TRY IT:
Look through the data below for the line with "show.tip.label Logical. Should", and transcribe it exactly together with each line after it up to and including the line with "distribution.height". Give nothing else.

(INPUT Opens)

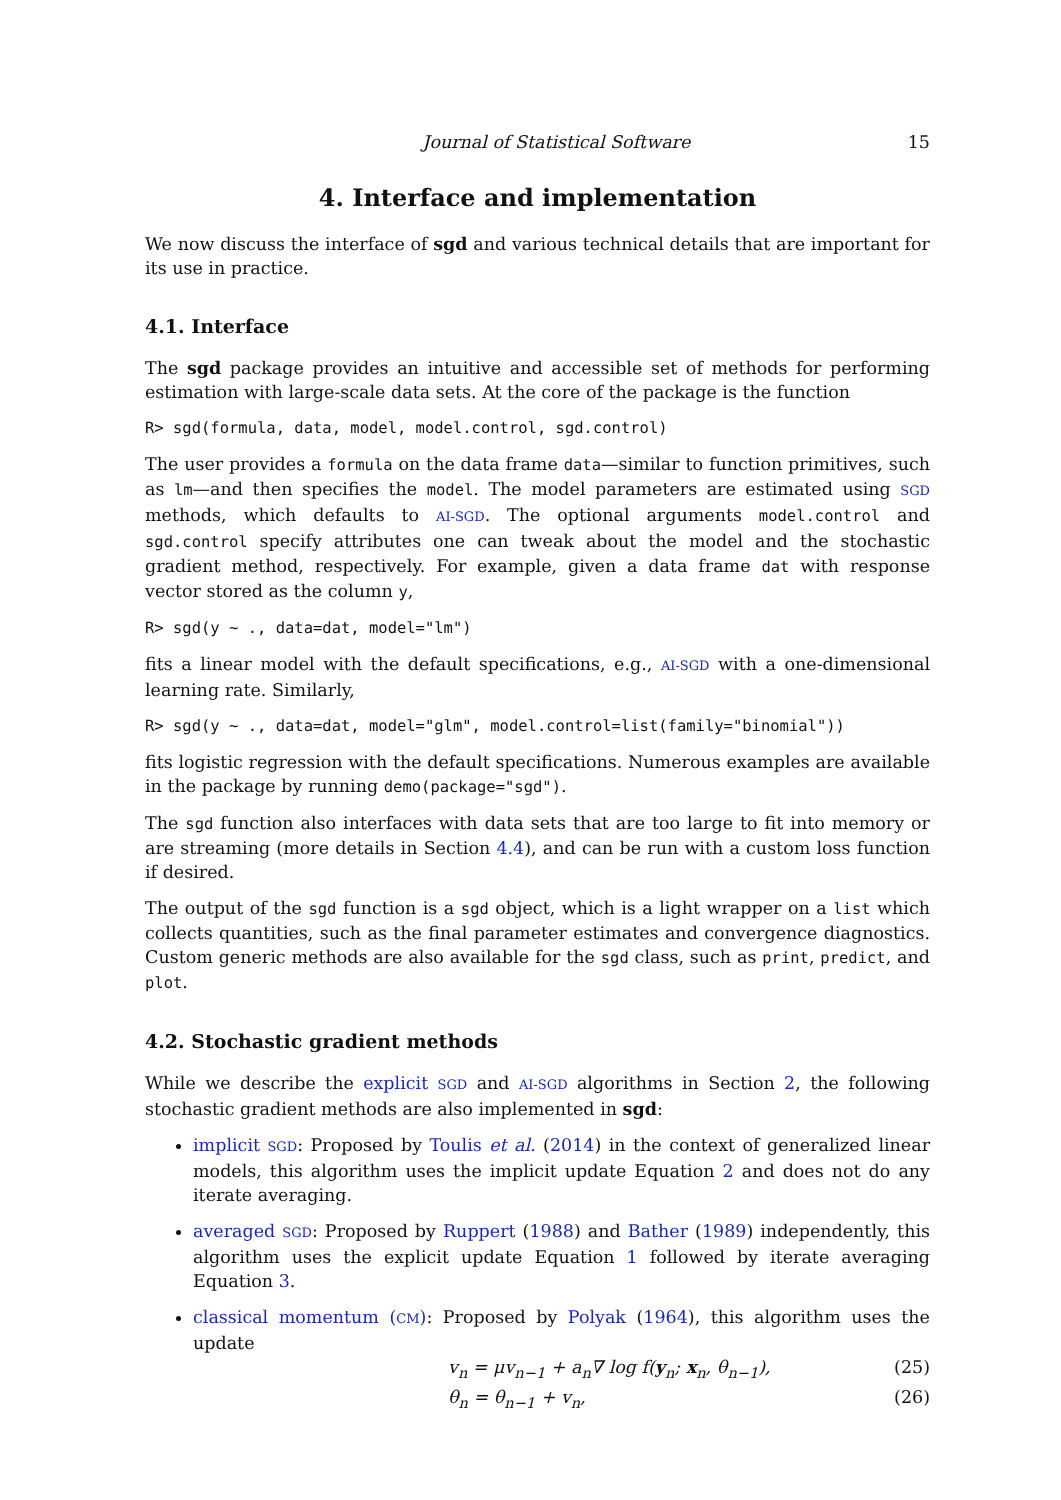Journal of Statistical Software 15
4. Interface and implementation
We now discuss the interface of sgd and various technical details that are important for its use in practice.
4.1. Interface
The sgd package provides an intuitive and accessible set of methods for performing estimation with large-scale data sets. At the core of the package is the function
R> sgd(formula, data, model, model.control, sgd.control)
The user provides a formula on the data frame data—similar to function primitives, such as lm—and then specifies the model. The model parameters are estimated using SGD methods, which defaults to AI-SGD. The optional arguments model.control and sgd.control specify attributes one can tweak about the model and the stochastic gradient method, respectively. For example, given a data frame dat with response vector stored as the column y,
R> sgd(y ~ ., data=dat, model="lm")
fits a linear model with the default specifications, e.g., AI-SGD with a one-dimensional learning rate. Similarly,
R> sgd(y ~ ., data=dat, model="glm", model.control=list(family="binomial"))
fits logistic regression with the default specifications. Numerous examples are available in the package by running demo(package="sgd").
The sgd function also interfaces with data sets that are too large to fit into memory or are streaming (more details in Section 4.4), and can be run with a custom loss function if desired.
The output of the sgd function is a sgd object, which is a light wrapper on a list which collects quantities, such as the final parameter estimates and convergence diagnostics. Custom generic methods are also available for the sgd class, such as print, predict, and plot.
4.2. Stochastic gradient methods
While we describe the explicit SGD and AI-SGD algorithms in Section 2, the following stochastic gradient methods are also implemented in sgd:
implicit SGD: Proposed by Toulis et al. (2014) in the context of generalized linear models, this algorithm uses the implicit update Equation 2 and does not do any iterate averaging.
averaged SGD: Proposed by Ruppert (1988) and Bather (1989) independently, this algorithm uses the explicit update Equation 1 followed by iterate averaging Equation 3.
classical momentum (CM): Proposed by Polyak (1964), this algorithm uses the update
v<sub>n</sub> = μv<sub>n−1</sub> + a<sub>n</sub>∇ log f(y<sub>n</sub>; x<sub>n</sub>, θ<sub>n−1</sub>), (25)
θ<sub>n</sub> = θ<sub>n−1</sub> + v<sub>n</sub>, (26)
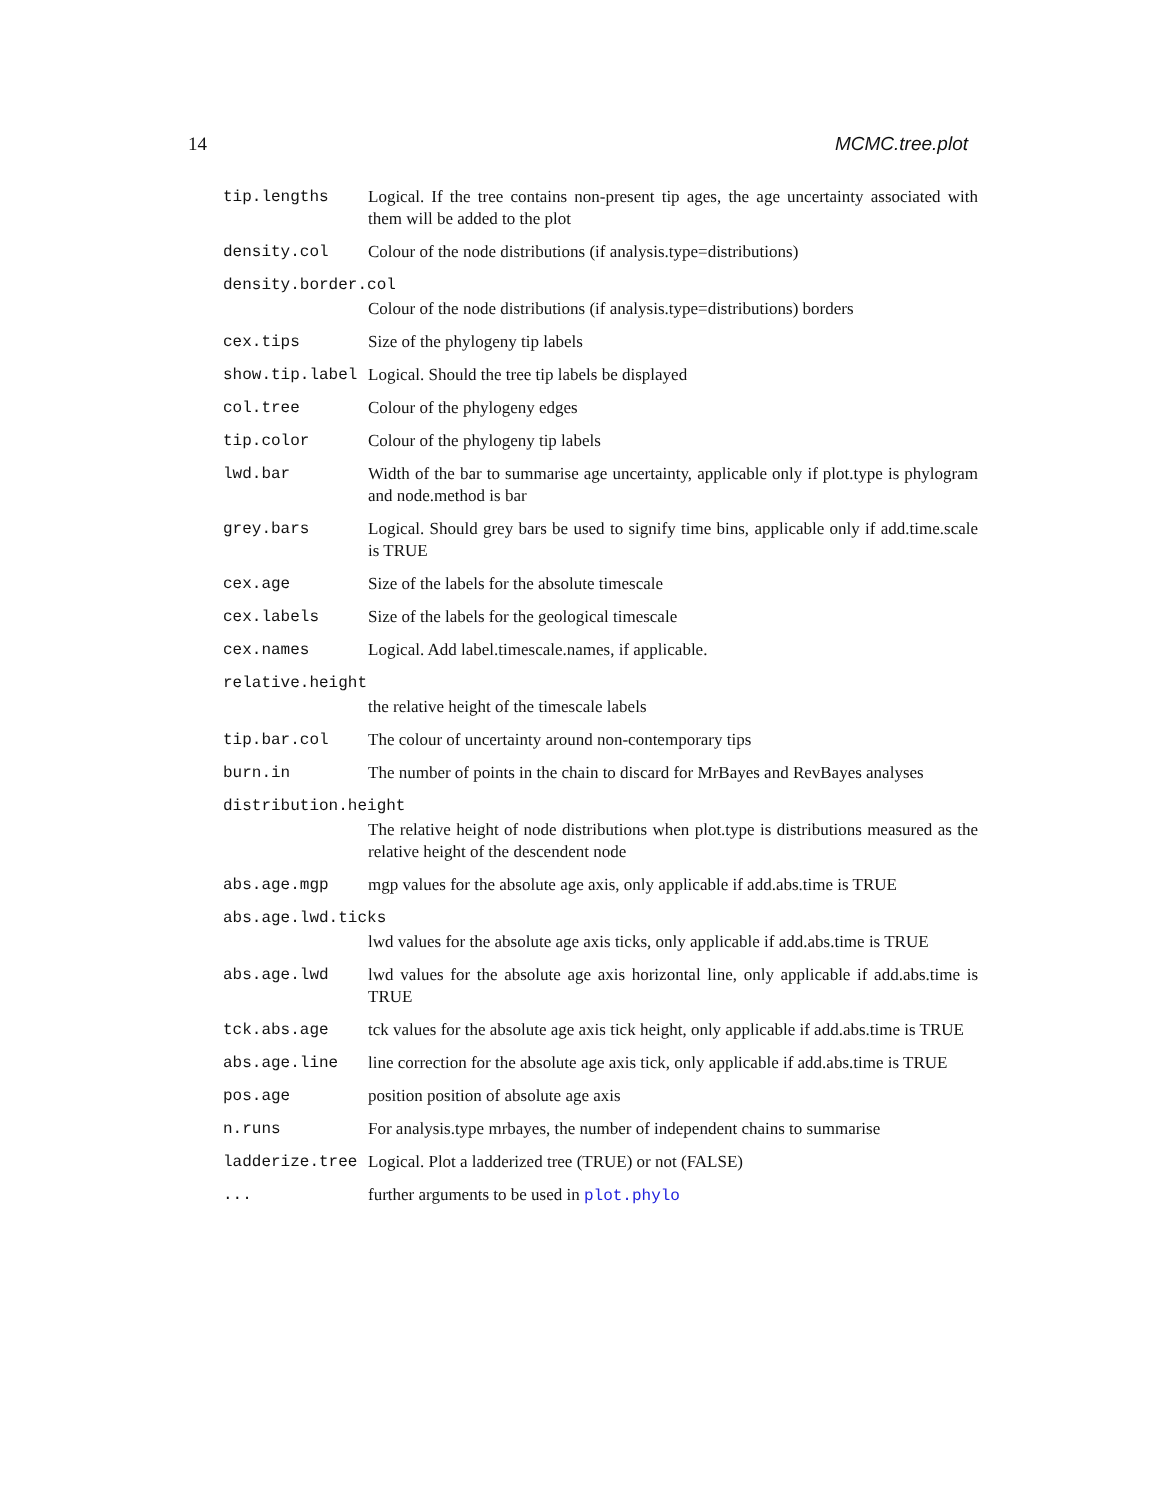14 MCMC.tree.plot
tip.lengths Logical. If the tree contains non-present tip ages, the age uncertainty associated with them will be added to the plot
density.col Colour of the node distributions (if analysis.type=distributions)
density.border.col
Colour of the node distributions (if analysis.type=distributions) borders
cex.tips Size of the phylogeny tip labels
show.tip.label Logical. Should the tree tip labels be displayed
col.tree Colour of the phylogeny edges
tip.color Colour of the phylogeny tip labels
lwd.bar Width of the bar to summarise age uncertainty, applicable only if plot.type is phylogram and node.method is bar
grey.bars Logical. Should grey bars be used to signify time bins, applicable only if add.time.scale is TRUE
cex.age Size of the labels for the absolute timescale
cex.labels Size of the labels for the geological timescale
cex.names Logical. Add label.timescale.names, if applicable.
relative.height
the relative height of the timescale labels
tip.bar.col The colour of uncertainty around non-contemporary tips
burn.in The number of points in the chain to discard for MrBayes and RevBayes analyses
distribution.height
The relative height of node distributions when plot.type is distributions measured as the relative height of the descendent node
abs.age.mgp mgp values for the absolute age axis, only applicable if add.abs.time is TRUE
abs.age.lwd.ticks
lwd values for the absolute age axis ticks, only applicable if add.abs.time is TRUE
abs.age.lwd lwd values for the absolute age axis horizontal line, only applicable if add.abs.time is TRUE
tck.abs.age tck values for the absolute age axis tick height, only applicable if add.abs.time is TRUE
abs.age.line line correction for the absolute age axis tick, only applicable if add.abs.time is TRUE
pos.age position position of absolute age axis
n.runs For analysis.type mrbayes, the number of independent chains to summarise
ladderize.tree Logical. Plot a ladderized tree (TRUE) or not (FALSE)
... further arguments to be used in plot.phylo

(INPUT Closes)

EXERCISE RESULT:
show.tip.label Logical. Should the tree tip labels be displayed
col.tree Colour of the phylogeny edges
tip.color Colour of the phylogeny tip labels
lwd.bar Width of the bar to summarise age uncertainty, applicable only if plot.type is phylogram and node.method is bar
grey.bars Logical. Should grey bars be used to signify time bins, applicable only if add.time.scale is TRUE
cex.age Size of the labels for the absolute timescale
cex.labels Size of the labels for the geological timescale
cex.names Logical. Add label.timescale.names, if applicable.
relative.height
the relative height of the timescale labels
tip.bar.col The colour of uncertainty around non-contemporary tips
burn.in The number of points in the chain to discard for MrBayes and RevBayes analyses
distribution.height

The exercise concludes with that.